| Two
disease modifying antirheumatic drugs are not necessarily better than one when
it comes to the early treatment of rheumatoid arthritis, according to a study
reported in the August issue of the Annals of Rheumatic Diseases. Enthusiasm
among clinicians for using combinations of these disease modifying drugs has grown
in recent years despite their high cost and significant side effects. However,
a team of French researchers found that patients receiving the combination therapy
of methotrexate and sulfasalazine did not do better than those receiving just
one of the drugs.

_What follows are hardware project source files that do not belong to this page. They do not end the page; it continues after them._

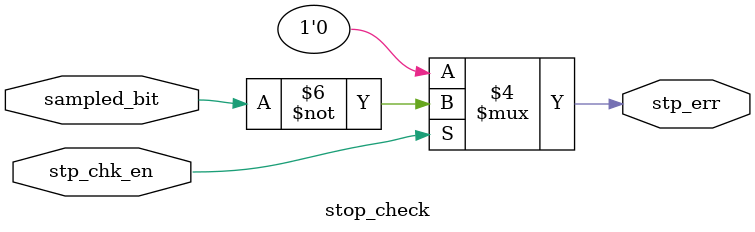
<source format=v>

/*
// Module: stop_check.v
// Description: Start bit Check using verilog code 
// Owner : Mohamed Ayman Elsayed 
// Date : 21 Sep 2022
*/

module stop_check (

    // ---------------- input & output ports -----------------
    
    input   wire                    stp_chk_en,
    input   wire                    sampled_bit,
    output  reg                     stp_err

);

    // --------------- parameters & integers -----------------

    parameter stop_bit = 1'b1 ;

    // --------------- Checking Start bit ------------------

    always @(*)

        begin
            if ( stp_chk_en )
                begin
                    stp_err = stop_bit ^ sampled_bit;
                end
            else
                begin
                    stp_err = 'b0;
                end
        end

endmodule
</source>
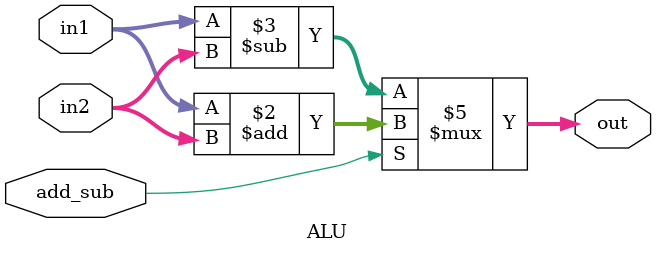
<source format=v>
`timescale 1ns / 1ps


module ALU(out,in1,in2,add_sub);
input signed [31:0]in1,in2;input add_sub;output reg signed[31:0]out;
always @(*)begin 
if(add_sub) out<=in1+in2;
else out<=in1-in2;
end
endmodule

</source>
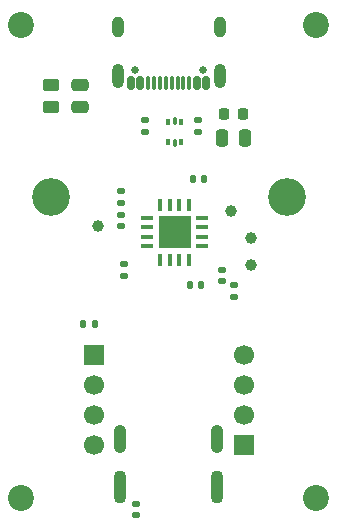
<source format=gbs>
G04 #@! TF.GenerationSoftware,KiCad,Pcbnew,9.0.4*
G04 #@! TF.CreationDate,2025-09-08T01:23:02+09:00*
G04 #@! TF.ProjectId,561SmartCard-USB,35363153-6d61-4727-9443-6172642d5553,rev?*
G04 #@! TF.SameCoordinates,Original*
G04 #@! TF.FileFunction,Soldermask,Bot*
G04 #@! TF.FilePolarity,Negative*
%FSLAX46Y46*%
G04 Gerber Fmt 4.6, Leading zero omitted, Abs format (unit mm)*
G04 Created by KiCad (PCBNEW 9.0.4) date 2025-09-08 01:23:02*
%MOMM*%
%LPD*%
G01*
G04 APERTURE LIST*
G04 Aperture macros list*
%AMRoundRect*
0 Rectangle with rounded corners*
0 $1 Rounding radius*
0 $2 $3 $4 $5 $6 $7 $8 $9 X,Y pos of 4 corners*
0 Add a 4 corners polygon primitive as box body*
4,1,4,$2,$3,$4,$5,$6,$7,$8,$9,$2,$3,0*
0 Add four circle primitives for the rounded corners*
1,1,$1+$1,$2,$3*
1,1,$1+$1,$4,$5*
1,1,$1+$1,$6,$7*
1,1,$1+$1,$8,$9*
0 Add four rect primitives between the rounded corners*
20,1,$1+$1,$2,$3,$4,$5,0*
20,1,$1+$1,$4,$5,$6,$7,0*
20,1,$1+$1,$6,$7,$8,$9,0*
20,1,$1+$1,$8,$9,$2,$3,0*%
G04 Aperture macros list end*
%ADD10C,2.200000*%
%ADD11C,3.200000*%
%ADD12O,1.100000X2.800000*%
%ADD13O,1.100000X2.400000*%
%ADD14R,1.700000X1.700000*%
%ADD15C,1.700000*%
%ADD16RoundRect,0.250000X0.450000X-0.262500X0.450000X0.262500X-0.450000X0.262500X-0.450000X-0.262500X0*%
%ADD17RoundRect,0.135000X-0.185000X0.135000X-0.185000X-0.135000X0.185000X-0.135000X0.185000X0.135000X0*%
%ADD18RoundRect,0.140000X-0.140000X-0.170000X0.140000X-0.170000X0.140000X0.170000X-0.140000X0.170000X0*%
%ADD19C,1.000000*%
%ADD20RoundRect,0.140000X0.140000X0.170000X-0.140000X0.170000X-0.140000X-0.170000X0.140000X-0.170000X0*%
%ADD21RoundRect,0.135000X0.185000X-0.135000X0.185000X0.135000X-0.185000X0.135000X-0.185000X-0.135000X0*%
%ADD22RoundRect,0.093750X-0.093750X0.156250X-0.093750X-0.156250X0.093750X-0.156250X0.093750X0.156250X0*%
%ADD23RoundRect,0.075000X-0.075000X0.250000X-0.075000X-0.250000X0.075000X-0.250000X0.075000X0.250000X0*%
%ADD24RoundRect,0.140000X-0.170000X0.140000X-0.170000X-0.140000X0.170000X-0.140000X0.170000X0.140000X0*%
%ADD25RoundRect,0.250000X0.475000X-0.250000X0.475000X0.250000X-0.475000X0.250000X-0.475000X-0.250000X0*%
%ADD26RoundRect,0.140000X0.170000X-0.140000X0.170000X0.140000X-0.170000X0.140000X-0.170000X-0.140000X0*%
%ADD27RoundRect,0.218750X-0.218750X-0.256250X0.218750X-0.256250X0.218750X0.256250X-0.218750X0.256250X0*%
%ADD28C,0.650000*%
%ADD29RoundRect,0.150000X-0.150000X-0.425000X0.150000X-0.425000X0.150000X0.425000X-0.150000X0.425000X0*%
%ADD30RoundRect,0.075000X-0.075000X-0.500000X0.075000X-0.500000X0.075000X0.500000X-0.075000X0.500000X0*%
%ADD31O,1.000000X1.800000*%
%ADD32O,1.000000X2.100000*%
%ADD33RoundRect,0.087500X0.087500X-0.437500X0.087500X0.437500X-0.087500X0.437500X-0.087500X-0.437500X0*%
%ADD34RoundRect,0.087500X0.437500X-0.087500X0.437500X0.087500X-0.437500X0.087500X-0.437500X-0.087500X0*%
%ADD35R,2.700000X2.700000*%
%ADD36RoundRect,0.250000X-0.250000X-0.475000X0.250000X-0.475000X0.250000X0.475000X-0.250000X0.475000X0*%
G04 APERTURE END LIST*
D10*
X112500000Y-112500000D03*
X87500000Y-72500000D03*
D11*
X110000000Y-87000000D03*
D10*
X87500000Y-112500000D03*
D12*
X104100000Y-111550000D03*
D13*
X104100000Y-107500000D03*
D12*
X95900000Y-111550000D03*
D13*
X95900000Y-107500000D03*
D10*
X112500000Y-72500000D03*
D11*
X90000000Y-87000000D03*
D14*
X93650000Y-100440000D03*
D15*
X93650000Y-102980000D03*
X93650000Y-105520000D03*
X93650000Y-108060000D03*
D14*
X106350000Y-108060000D03*
D15*
X106350000Y-105520000D03*
X106350000Y-102980000D03*
X106350000Y-100440000D03*
D16*
X90000000Y-79412500D03*
X90000000Y-77587500D03*
D17*
X96000000Y-86490000D03*
X96000000Y-87510000D03*
D18*
X92770000Y-97750000D03*
X93730000Y-97750000D03*
D19*
X107000000Y-92750000D03*
D17*
X105500000Y-94490000D03*
X105500000Y-95510000D03*
D20*
X102730000Y-94500000D03*
X101770000Y-94500000D03*
D21*
X102500000Y-81510000D03*
X102500000Y-80490000D03*
D22*
X99962500Y-80650000D03*
D23*
X100500000Y-80575000D03*
D22*
X101037500Y-80650000D03*
X101037500Y-82350000D03*
D23*
X100500000Y-82425000D03*
D22*
X99962500Y-82350000D03*
D24*
X97250000Y-113000000D03*
X97250000Y-113960000D03*
D21*
X98000000Y-81510000D03*
X98000000Y-80490000D03*
D25*
X92500000Y-79450000D03*
X92500000Y-77550000D03*
D26*
X104500000Y-94155000D03*
X104500000Y-93195000D03*
D19*
X94000000Y-89500000D03*
D20*
X102980000Y-85500000D03*
X102020000Y-85500000D03*
D19*
X107000000Y-90500000D03*
X105250000Y-88250000D03*
D27*
X104712500Y-80000000D03*
X106287500Y-80000000D03*
D28*
X97110000Y-76305000D03*
X102890000Y-76305000D03*
D29*
X96800000Y-77380000D03*
X97600000Y-77380000D03*
D30*
X98750000Y-77380000D03*
X99750000Y-77380000D03*
X100250000Y-77380000D03*
X101250000Y-77380000D03*
D29*
X102400000Y-77380000D03*
X103200000Y-77380000D03*
X103200000Y-77380000D03*
X102400000Y-77380000D03*
D30*
X101750000Y-77380000D03*
X100750000Y-77380000D03*
X99250000Y-77380000D03*
X98250000Y-77380000D03*
D29*
X97600000Y-77380000D03*
X96800000Y-77380000D03*
D31*
X95680000Y-72625000D03*
D32*
X95680000Y-76805000D03*
D31*
X104320000Y-72625000D03*
D32*
X104320000Y-76805000D03*
D33*
X101700000Y-92325000D03*
X100900000Y-92325000D03*
X100100000Y-92325000D03*
X99300000Y-92325000D03*
D34*
X98175000Y-91200000D03*
X98175000Y-90400000D03*
X98175000Y-89600000D03*
X98175000Y-88800000D03*
D33*
X99300000Y-87675000D03*
X100100000Y-87675000D03*
X100900000Y-87675000D03*
X101700000Y-87675000D03*
D34*
X102825000Y-88800000D03*
X102825000Y-89600000D03*
X102825000Y-90400000D03*
X102825000Y-91200000D03*
D35*
X100500000Y-90000000D03*
D21*
X96250000Y-93760000D03*
X96250000Y-92740000D03*
D36*
X104550000Y-82000000D03*
X106450000Y-82000000D03*
D24*
X96000000Y-88520000D03*
X96000000Y-89480000D03*
M02*

</source>
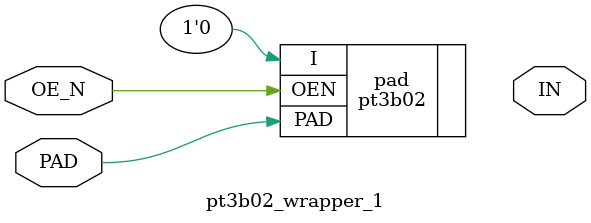
<source format=v>

`ifndef PT3B02_WRAPPER_V
`define PT3B02_WRAPPER_V


module pt3b02_wrapper_0 ( IN, PAD, OE_N );
  input OE_N;
  output IN;
  inout PAD;

  tri   PAD;

  pt3b02 pad ( .I(1'b0), .OEN(OE_N), .PAD(PAD) );
endmodule
module pt3b02_wrapper_1 ( IN, PAD, OE_N );
  input OE_N;
  output IN;
  inout PAD;

  tri   PAD;

  pt3b02 pad ( .I(1'b0), .OEN(OE_N), .PAD(PAD) );
endmodule
`endif


</source>
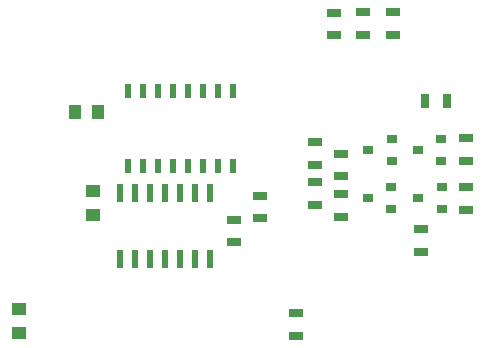
<source format=gbr>
%TF.GenerationSoftware,KiCad,Pcbnew,(5.1.7)-1*%
%TF.CreationDate,2020-11-09T22:40:43+01:00*%
%TF.ProjectId,LED_Chain,4c45445f-4368-4616-996e-2e6b69636164,rev?*%
%TF.SameCoordinates,Original*%
%TF.FileFunction,Paste,Top*%
%TF.FilePolarity,Positive*%
%FSLAX46Y46*%
G04 Gerber Fmt 4.6, Leading zero omitted, Abs format (unit mm)*
G04 Created by KiCad (PCBNEW (5.1.7)-1) date 2020-11-09 22:40:43*
%MOMM*%
%LPD*%
G01*
G04 APERTURE LIST*
%ADD10R,0.580000X1.520000*%
%ADD11R,1.300000X0.700000*%
%ADD12R,1.250000X1.000000*%
%ADD13R,1.000000X1.250000*%
%ADD14R,0.508000X1.143000*%
%ADD15R,0.700000X1.300000*%
%ADD16R,0.900000X0.800000*%
G04 APERTURE END LIST*
D10*
%TO.C,U2*%
X133056999Y-96979999D03*
X134326999Y-96979999D03*
X135596999Y-96979999D03*
X136866999Y-96979999D03*
X138136999Y-96979999D03*
X139406999Y-96979999D03*
X140676999Y-96979999D03*
X140676999Y-102499999D03*
X139406999Y-102499999D03*
X138136999Y-102499999D03*
X136866999Y-102499999D03*
X135596999Y-102499999D03*
X134326999Y-102499999D03*
X133056999Y-102499999D03*
%TD*%
D11*
%TO.C,R4*%
X147970000Y-107120000D03*
X147970000Y-109020000D03*
%TD*%
%TO.C,R3*%
X151150000Y-83570000D03*
X151150000Y-81670000D03*
%TD*%
%TO.C,R2*%
X156210000Y-83540000D03*
X156210000Y-81640000D03*
%TD*%
%TO.C,R1*%
X153670000Y-83540000D03*
X153670000Y-81640000D03*
%TD*%
D12*
%TO.C,C1*%
X124500000Y-106790000D03*
X124500000Y-108790000D03*
%TD*%
%TO.C,C3*%
X130780000Y-96780000D03*
X130780000Y-98780000D03*
%TD*%
D13*
%TO.C,C2*%
X131210000Y-90100000D03*
X129210000Y-90100000D03*
%TD*%
D11*
%TO.C,R11*%
X151750000Y-98950000D03*
X151750000Y-97050000D03*
%TD*%
%TO.C,R10*%
X149530000Y-97930000D03*
X149530000Y-96030000D03*
%TD*%
%TO.C,R8*%
X149560000Y-92650000D03*
X149560000Y-94550000D03*
%TD*%
%TO.C,R7*%
X151750000Y-93640000D03*
X151750000Y-95540000D03*
%TD*%
D14*
%TO.C,U1*%
X133734999Y-88324998D03*
X136274999Y-88324998D03*
X137544999Y-88324998D03*
X138814999Y-88324998D03*
X140084999Y-88324998D03*
X141354999Y-88324998D03*
X142624999Y-88324998D03*
X142624999Y-94674998D03*
X141354999Y-94674998D03*
X140084999Y-94674998D03*
X138814999Y-94674998D03*
X137544999Y-94674998D03*
X136274999Y-94674998D03*
X135004999Y-94674998D03*
X133734999Y-94674998D03*
X135004999Y-88324998D03*
%TD*%
D15*
%TO.C,R14*%
X160750000Y-89180000D03*
X158850000Y-89180000D03*
%TD*%
D11*
%TO.C,R13*%
X158520000Y-101910000D03*
X158520000Y-100010000D03*
%TD*%
%TO.C,R12*%
X162340000Y-96480000D03*
X162340000Y-98380000D03*
%TD*%
%TO.C,R9*%
X162340000Y-94230000D03*
X162340000Y-92330000D03*
%TD*%
%TO.C,R5*%
X144900000Y-97180000D03*
X144900000Y-99080000D03*
%TD*%
%TO.C,R6*%
X142680000Y-99200000D03*
X142680000Y-101100000D03*
%TD*%
D16*
%TO.C,Q4*%
X160280000Y-98320000D03*
X160280000Y-96420000D03*
X158280000Y-97370000D03*
%TD*%
%TO.C,Q3*%
X156030000Y-98300000D03*
X156030000Y-96400000D03*
X154030000Y-97350000D03*
%TD*%
%TO.C,Q2*%
X160249999Y-94250001D03*
X160249999Y-92350001D03*
X158249999Y-93300001D03*
%TD*%
%TO.C,Q1*%
X156049999Y-94249999D03*
X156049999Y-92349999D03*
X154049999Y-93299999D03*
%TD*%
M02*

</source>
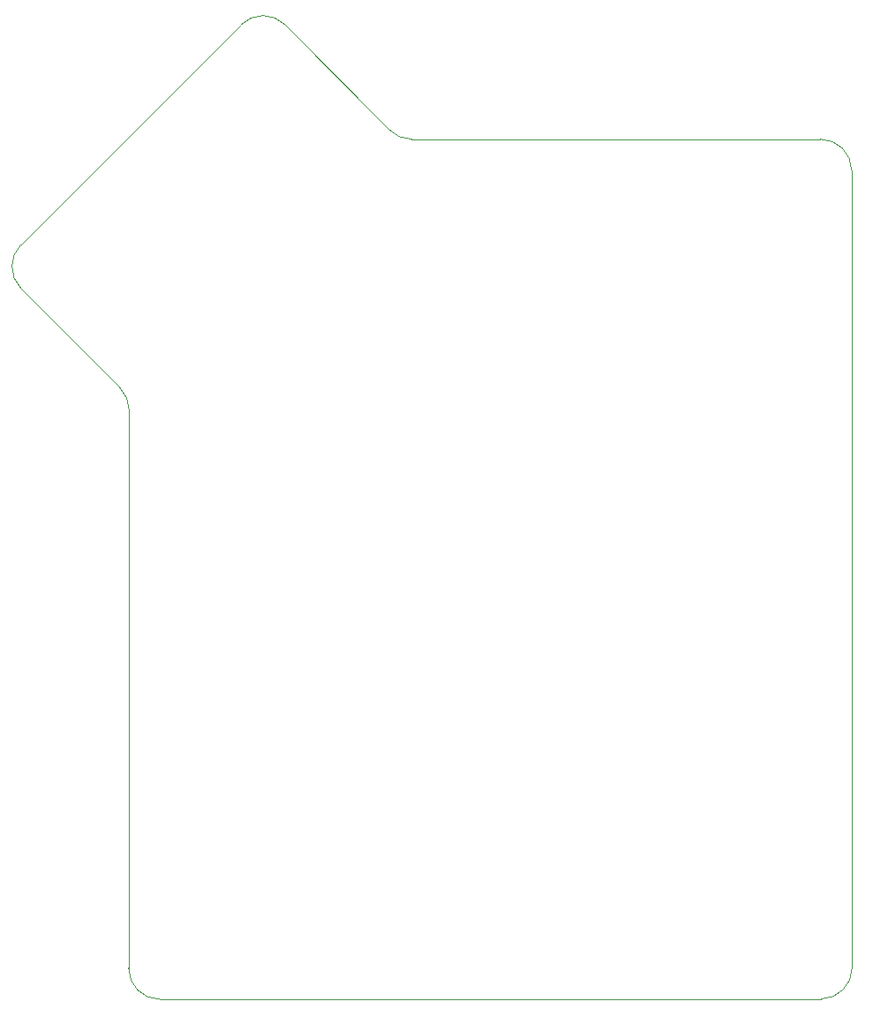
<source format=gbr>
%TF.GenerationSoftware,KiCad,Pcbnew,9.0.4*%
%TF.CreationDate,2025-10-11T12:39:24-05:00*%
%TF.ProjectId,PS-AmperesPCB,50532d41-6d70-4657-9265-735043422e6b,rev?*%
%TF.SameCoordinates,Original*%
%TF.FileFunction,Profile,NP*%
%FSLAX46Y46*%
G04 Gerber Fmt 4.6, Leading zero omitted, Abs format (unit mm)*
G04 Created by KiCad (PCBNEW 9.0.4) date 2025-10-11 12:39:24*
%MOMM*%
%LPD*%
G01*
G04 APERTURE LIST*
%TA.AperFunction,Profile*%
%ADD10C,0.050000*%
%TD*%
G04 APERTURE END LIST*
D10*
X122885514Y-137406304D02*
X122929655Y-83863487D01*
X112580535Y-67992042D02*
X133669899Y-46931211D01*
X192299053Y-137360198D02*
G75*
G02*
X189301264Y-140361953I-2999953J-1802D01*
G01*
X189251949Y-57911790D02*
G75*
G02*
X192252009Y-60909942I-49J-3000110D01*
G01*
X112575560Y-72232573D02*
G75*
G02*
X112580538Y-67992045I2124840J2117773D01*
G01*
X133669899Y-46931211D02*
G75*
G02*
X137920495Y-46942045I2119901J-2122789D01*
G01*
X137920477Y-46942063D02*
X147913201Y-57023695D01*
X122054516Y-81743239D02*
X112575560Y-72232573D01*
X125887724Y-140408776D02*
G75*
G02*
X122885524Y-137406304I-2224J2999976D01*
G01*
X189301264Y-140362045D02*
X125887724Y-140408776D01*
X150043896Y-57911790D02*
X189251949Y-57911790D01*
X192251948Y-60909942D02*
X192299053Y-137360198D01*
X150043896Y-57911790D02*
G75*
G02*
X147913206Y-57023690I4J2999990D01*
G01*
X122054516Y-81743239D02*
G75*
G02*
X122929658Y-83863487I-2124816J-2117761D01*
G01*
M02*

</source>
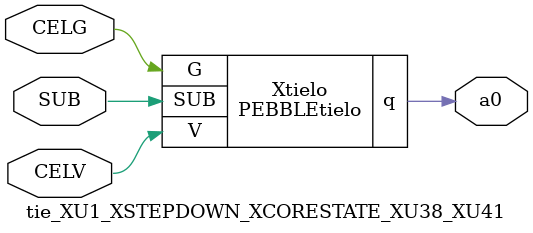
<source format=v>



module PEBBLEtielo ( q, G, SUB, V );

  input V;
  output q;
  input G;
  input SUB;
endmodule

//Celera Confidential Do Not Copy tie_XU1_XSTEPDOWN_XCORESTATE_XU38_XU41
//Celera Confidential Symbol Generator
//TIE
module tie_XU1_XSTEPDOWN_XCORESTATE_XU38_XU41 (CELV,CELG,a0,SUB);
input CELV;
input CELG;
output a0;
input SUB;

//Celera Confidential Do Not Copy tie
PEBBLEtielo Xtielo(
.V (CELV),
.q (a0),
.SUB (SUB),
.G (CELG)
);
//,diesize,PEBBLEtielo

//Celera Confidential Do Not Copy Module End
//Celera Schematic Generator
endmodule

</source>
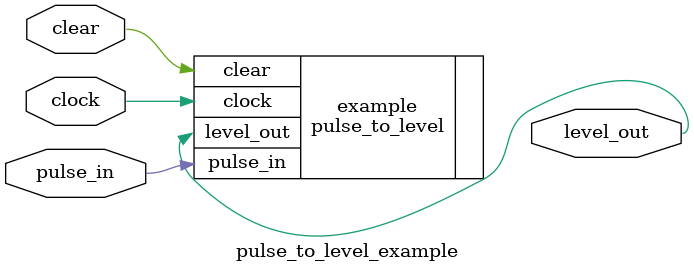
<source format=v>

`default_nettype none

module pulse_to_level_example
// No parameters
(
    input   wire    clock,
    input   wire    clear,
    input   wire    pulse_in,
    output  reg     level_out
);

    pulse_to_level
    example
    (
        .clock      (clock),
        .clear      (clear),
        .pulse_in   (pulse_in),
        .level_out  (level_out)
    );

endmodule


</source>
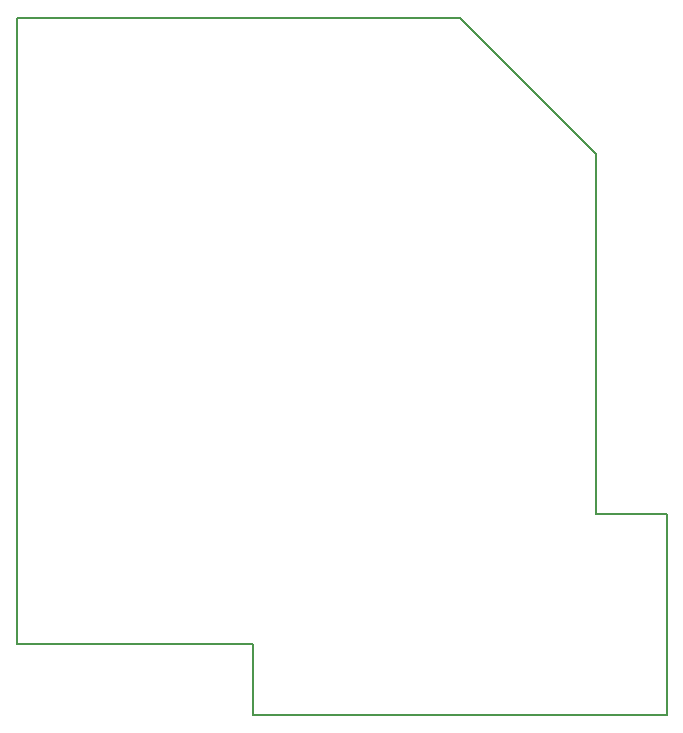
<source format=gbr>
%FSLAX35Y35*%
%MOIN*%
G04 EasyPC Gerber Version 18.0.8 Build 3632 *
%ADD84C,0.00500*%
X0Y0D02*
D02*
D84*
X78990Y23872D02*
X250D01*
Y232533*
X147888*
X193163Y187257*
Y67179*
X216785*
Y250*
X78990*
Y23872*
X0Y0D02*
M02*

</source>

The
results are surprising, according to researchers, because previous studies have
suggested that some combinations of these drugs have a better effect on rheumatoid
arthritis disease activity, functional status and structural changes than use
of one drug alone. The
five-year study involved 146 patients suffering from rheumatoid arthritis for
less than a year who were treated with either methotrexate or sulfasalazine or
a combination of both. Patients were followed up and treated by their own rheumatologists,
who were allowed to choose any treatment. At
the end of five years, the patients receiving single or combined treatment had
similar disease activity, functional status and structural changes according to
the researchers. Researcher
Maxime Dougados of the Institute of Rheumatology at Cochin Hospital in Paris told
Medical Week that combination therapy is becoming more frequent since the objective
now is no longer just to improve the condition of patients, but to also improve,
prevent and even cure the deformities related to rheumatoid arthritis. "The
most important message is that a DMARD (disease-modifying antirheumatic drug)
has to be initiated as soon as possible in the course of the disease and that
the inflammatory process should be controlled as soon as possible by using mono-
or combination-therapy," said Dougados.